Not all of the courses have actually been thought through yet, since it’s starting to get nice outside, and we would rather just write the syllabus later. But here is a taster of some of our offerings. In GDWD 161 F, students will learn how to draw various alien species, without using any writing utensils whatsoever. Students will be expected to draw perfect rectangles using only a protractor, and use overly complex software to model alien furniture, which looks like nothing practical whatsoever. Upon completion of the course, participants will be able to see the hidden lines behind clothing, allowing them to detect weapons on the bodies of aliens. (We are still working on what happens when one encounters an alien grandmother…)
GDWD 100 F/W will offer a unique experience on real-world alien fighting. In module 1, students will be asked to fight real-looking alien dolls in a padded room, but they won’t be told what room it’s in. Also, they will have to decide if the padding is really a good idea or not. Module 2 will teach basic defenses and attacks, like punching, kicking, screaming, and crying in the fetal position. These are designed to help choose which battalion of alien fighters each student should be a part of. In addition, every student will be expected to submit 20-page reports on each lesson, including at least 7 diagrams of the different final positions, with proper formatting. The final module is offered in the winter term. We still don’t know what to expect from it yet. Upon completion of the course, participants will have the proper experience to be able to do absolutely jack-shit.
GDWD 101 F: This is a bird course.
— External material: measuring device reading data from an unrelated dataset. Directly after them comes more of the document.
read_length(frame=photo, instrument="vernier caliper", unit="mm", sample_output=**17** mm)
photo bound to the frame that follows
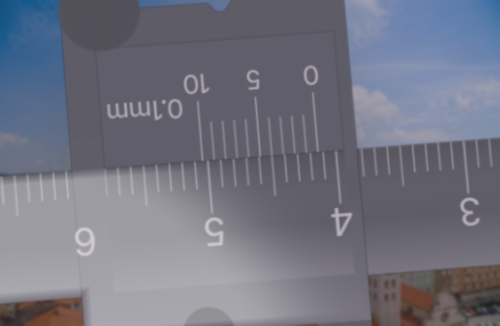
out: **41.4** mm
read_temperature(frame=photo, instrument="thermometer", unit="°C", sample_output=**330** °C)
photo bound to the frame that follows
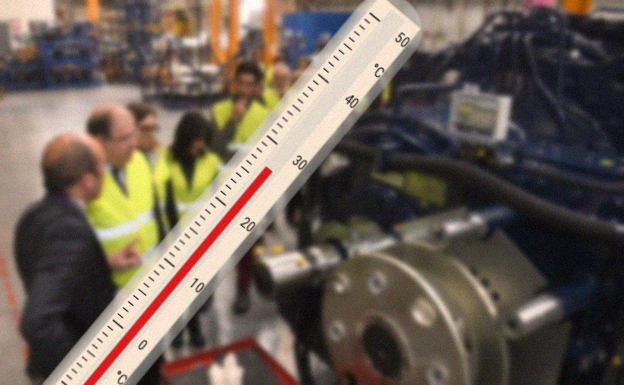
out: **27** °C
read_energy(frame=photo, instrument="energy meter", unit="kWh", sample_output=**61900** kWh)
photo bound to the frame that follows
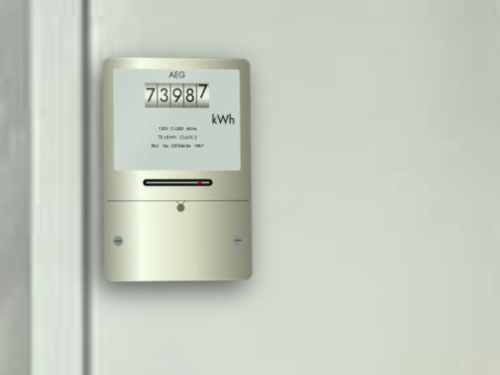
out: **73987** kWh
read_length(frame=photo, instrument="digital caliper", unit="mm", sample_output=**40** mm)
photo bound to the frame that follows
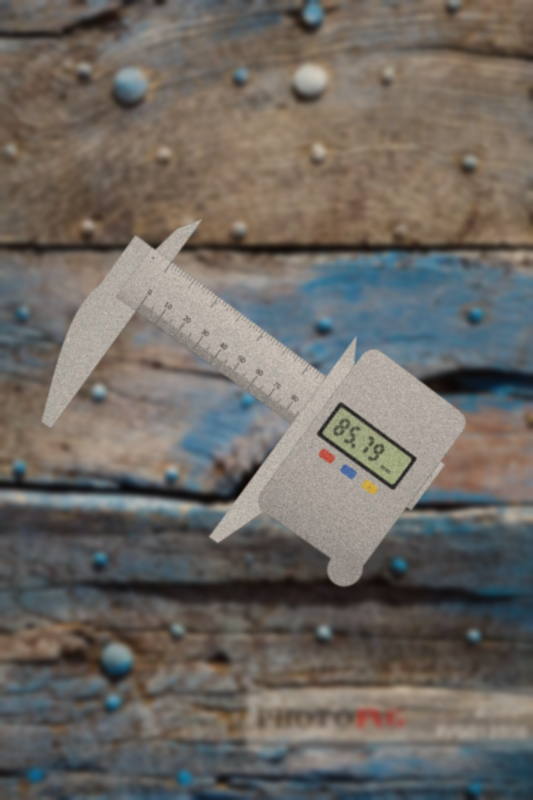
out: **85.79** mm
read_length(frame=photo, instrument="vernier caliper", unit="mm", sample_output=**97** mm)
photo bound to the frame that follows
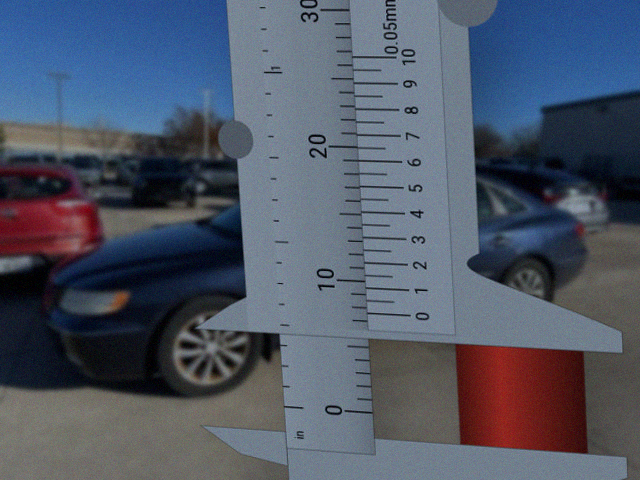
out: **7.6** mm
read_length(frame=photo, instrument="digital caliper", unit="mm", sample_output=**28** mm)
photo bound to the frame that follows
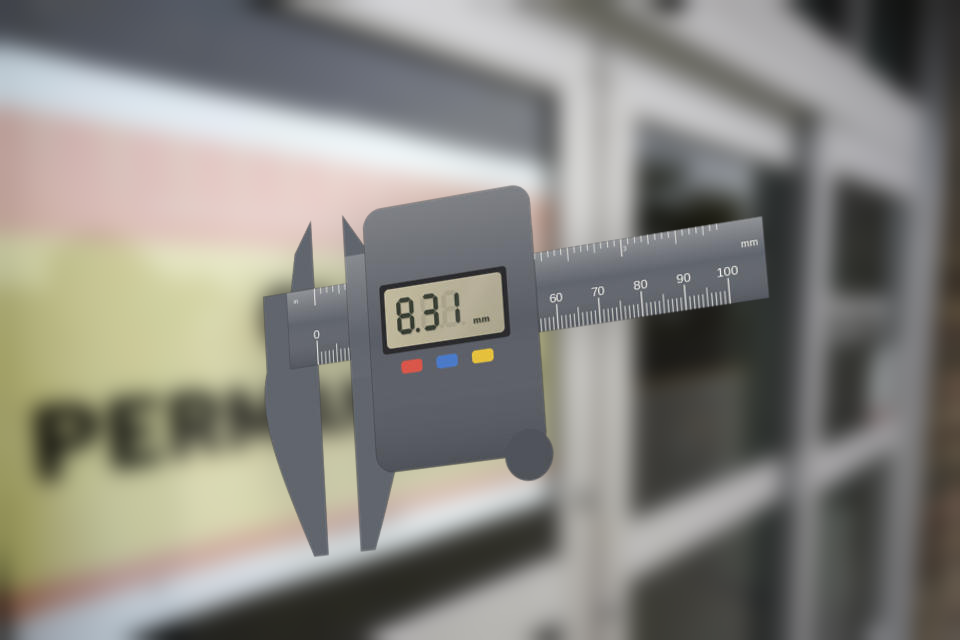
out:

Students will be taught how to tell if a duck is a duck, how to play golf well enough to get below par, and how to tell if the aliens are going to attack by observing the flight paths of the canadian geese and pigeons on campus. Advance students will be able to ponder “which came first, the chicken or the Frosh?” whereas delinquent students will be given the opportunity to experience what it is really like to be “dead as a dodo.” The optional second part to the course is GDWD 102 W. Here, we will focus mainly on the birds and the bees, like how to tell if an alien is trying to seduce you and what to do in that terrible situation to keep important Queen’s secrets safe. They will never find out where we keep the recipe to turbo! Once finished this combination, students should be able to withstand cafe food by eating cold turkey.
We also hope to offer courses in fluids, with topics such how much beer and liquor need be consumed before entering into alien territory and basic first gator-aid upon return from the front. At this point, our ideas are still stuck in the ice.